Dans cette délégation figure également le Président du Groupement interpatronal du Cameroun (Gicam), André Fotso, le Président de la Chambre de commerce, Christophe Eken, et le Président du Mouvement des entrepreneurs du Cameroun (Mecam), Daniel Claude Abate. Selon l'entourage présidentiel, ce dernier bénéficie de l'indisponibilité du Président de E-Cam (Entrepreneurs du Cameroun), M. Protais Ayangma, qui n'aurait pas pu être joint pendant la phase de préparation du voyage français, alors que c'est bien le nom de son mouvement qui était initialement inscrit dans la délégation pour la France.

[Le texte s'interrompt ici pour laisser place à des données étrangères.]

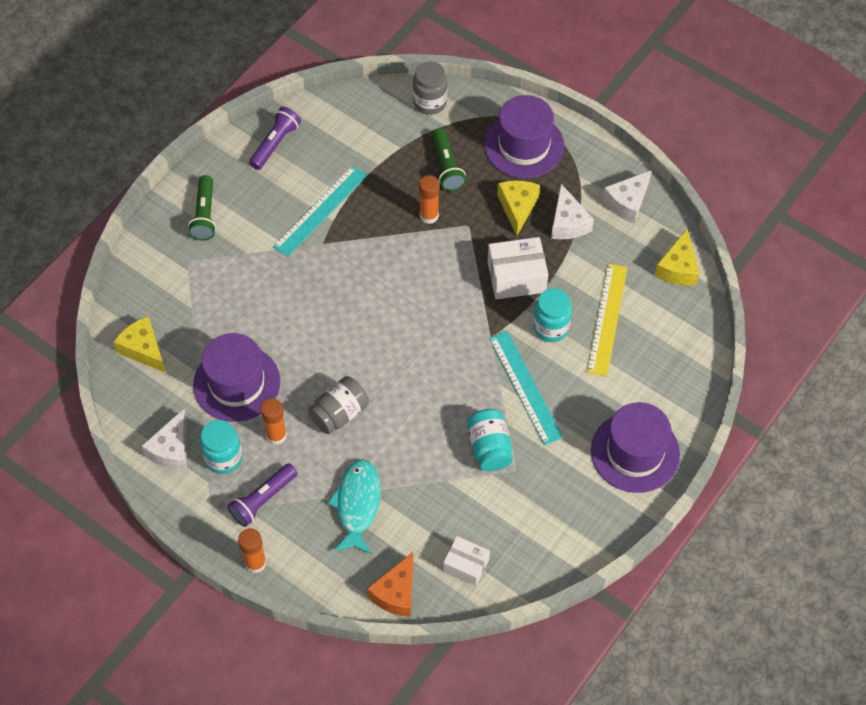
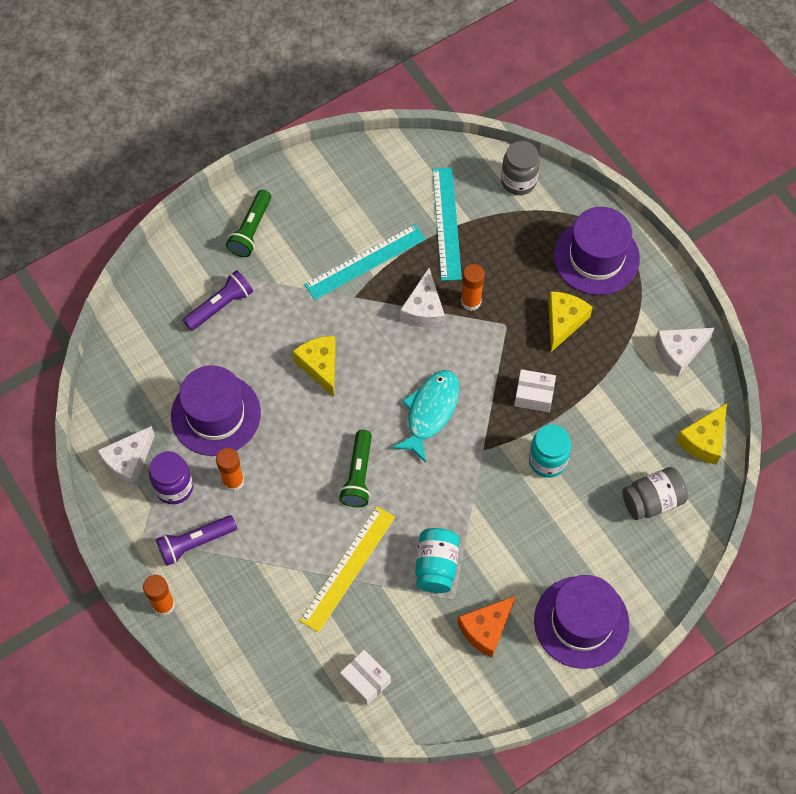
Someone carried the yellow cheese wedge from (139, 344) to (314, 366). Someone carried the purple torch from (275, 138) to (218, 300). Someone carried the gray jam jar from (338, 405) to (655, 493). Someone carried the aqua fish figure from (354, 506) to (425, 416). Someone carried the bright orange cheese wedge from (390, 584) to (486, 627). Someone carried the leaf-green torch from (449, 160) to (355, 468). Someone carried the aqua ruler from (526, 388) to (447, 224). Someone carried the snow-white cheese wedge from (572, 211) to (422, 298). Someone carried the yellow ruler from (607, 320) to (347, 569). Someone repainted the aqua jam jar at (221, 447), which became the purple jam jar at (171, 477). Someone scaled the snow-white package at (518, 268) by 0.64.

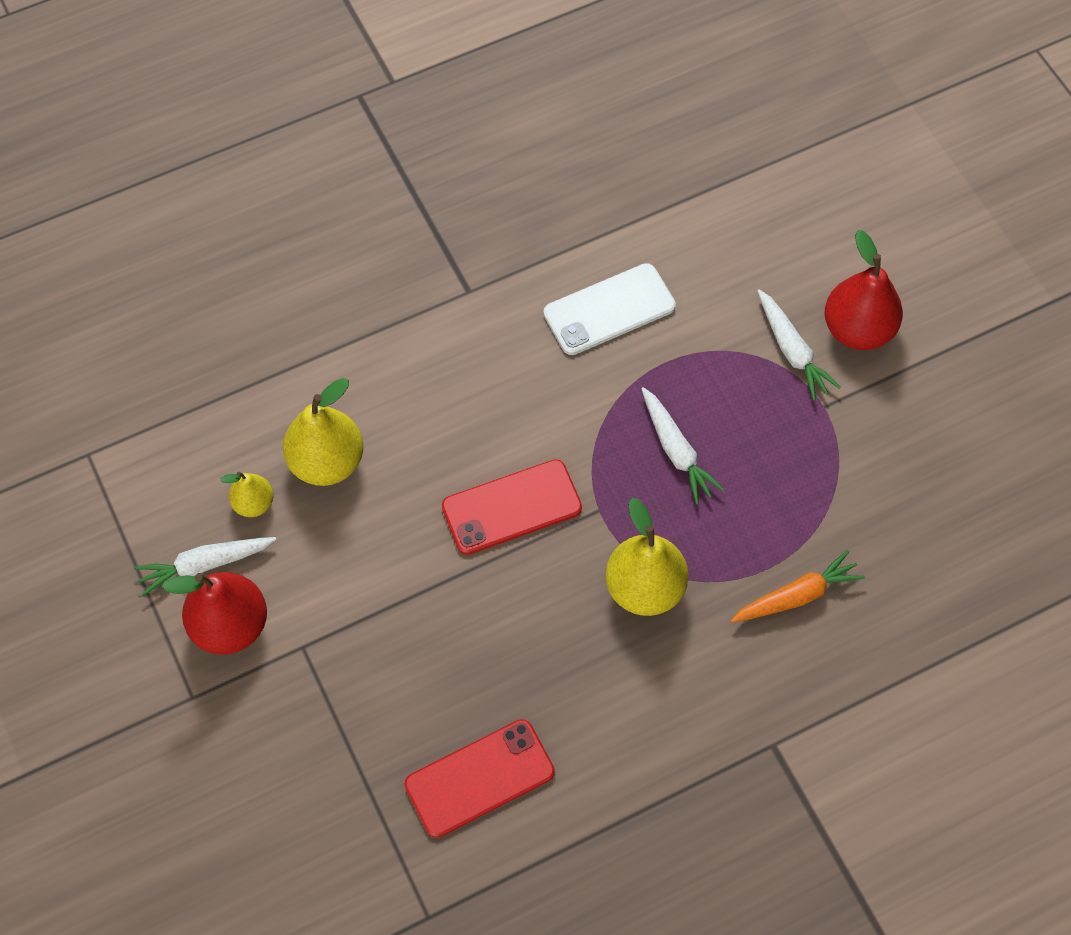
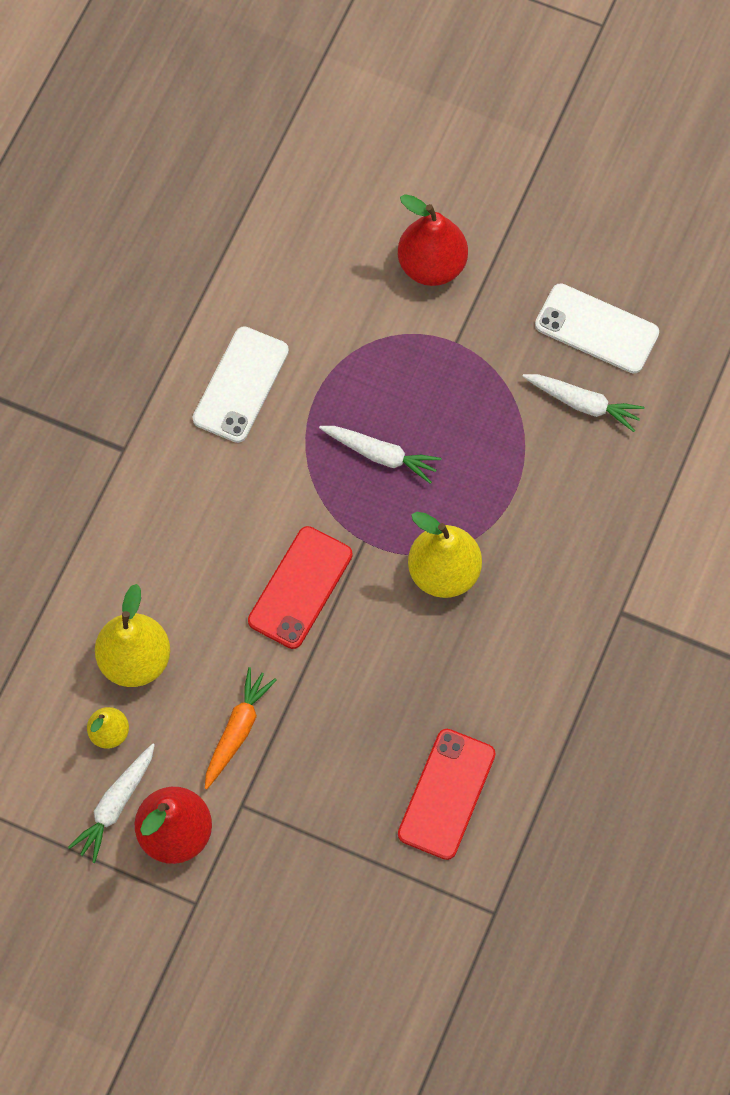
Someone put down the snow-white mobile phone at (597, 328). Someone carried the bright orange carrot from (797, 586) to (241, 728). Someone carried the snow-white carrot from (799, 345) to (583, 403).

C'est jeudi le 31 janvier que la délégation camerounaise rencontre les hommes d'affaires français regroupés au sein du Mouvement des entrepreneurs de France (MEDEF) dans le cadre d'un forum économique franco-camerounais. Il s'agit pour la délégation camerounaise de présenter d'affaires du pays aux investisseurs français. Une conférence de presse de Paul Biya et de Michel Roussin, Vice-président du Medef international, est prévue à la fin de cette séance de marketing économique.
Pendant cette journée, des entreprises françaises installées au Cameroun vont apporter le témoignage de la réalité du pays. Bolloré, Sogea-Satom, Total Perenco, Egis, Razel, etc. ne manqueront sans doute pas de signaler la forte concurrence chinoise. Pourtant, les affairés françaises ont repris du volume. Le second pont sur le Wouri, les entrées Est et Ouest de Douala, la réhabilitation de la route Yaoundé-Bamenda, etc., ne font pourtant pas oublier que les Chinois ont conquis la plupart des projets structurants en cours dans le pays.

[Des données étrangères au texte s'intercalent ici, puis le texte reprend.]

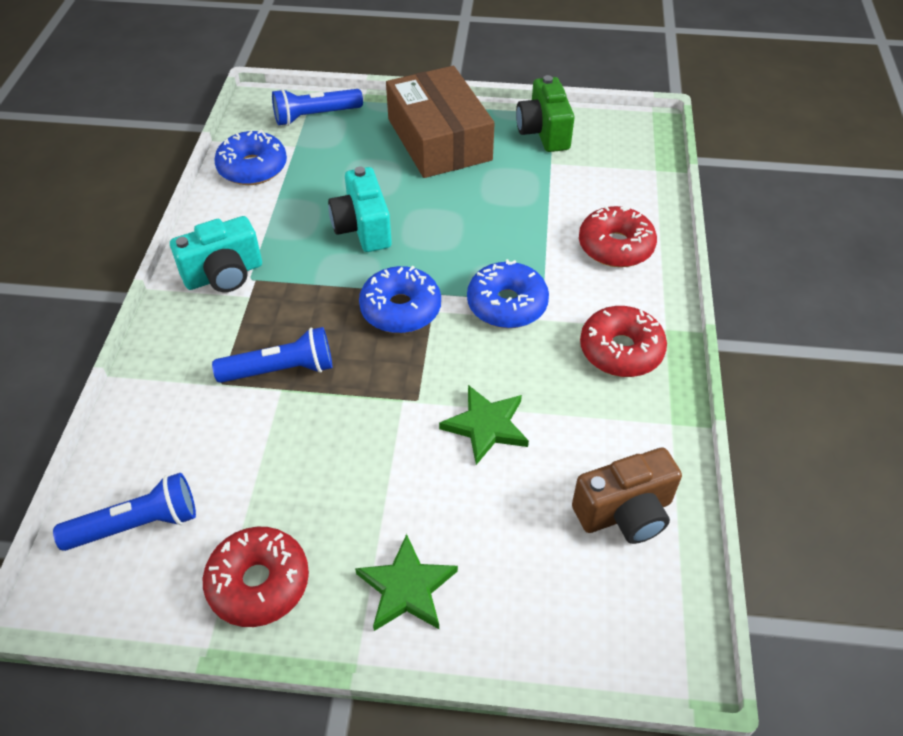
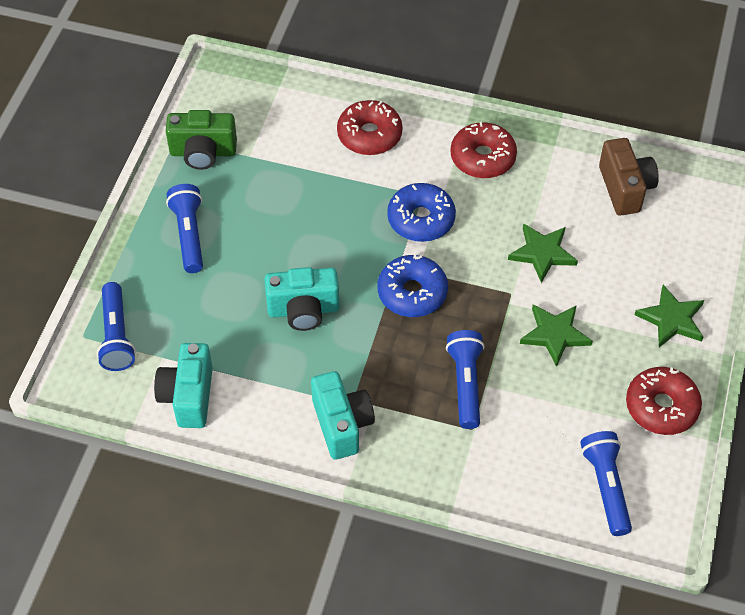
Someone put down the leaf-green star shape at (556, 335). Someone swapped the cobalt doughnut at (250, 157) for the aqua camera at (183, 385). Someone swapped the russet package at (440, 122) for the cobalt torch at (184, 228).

Comme il n'y a pas de coïncidence à ce niveau, en début de cette année, le gouvernement a inscrits dans le registre da partenariat public-privé (PPP) 21 projets majeurs à réaliser. A l'exemple des terminaux spécialisés du port en eau profonde de Kribi, du port cimentier de Limbé; mais aussi les chemins de fer Douala-Limbé (70 km) et Edéa-Kribi (100 km), puis les tramways à Douala et à Yaoundé et l'autoroute Edéa-Kribi-Lolabé (120km). Dans le domaine de l'énergie électrique, quatre projets sont mis sur la table par le gouvernement: les aménagements hydroélectriques sur la Bini à Warak, de Njock sur le Nyong et de Menchum, et la centrale éolienne des monts Bamboutos. Le reste des projets se résume à la construction des logements sociaux et universitaires et des magasins de stockage des produits alimentaires.
La France sait désormais ce qu'il lui reste à faire. Il ne s'agit surtout pas d'espérer construire des projets qui auront été financés par d'autres.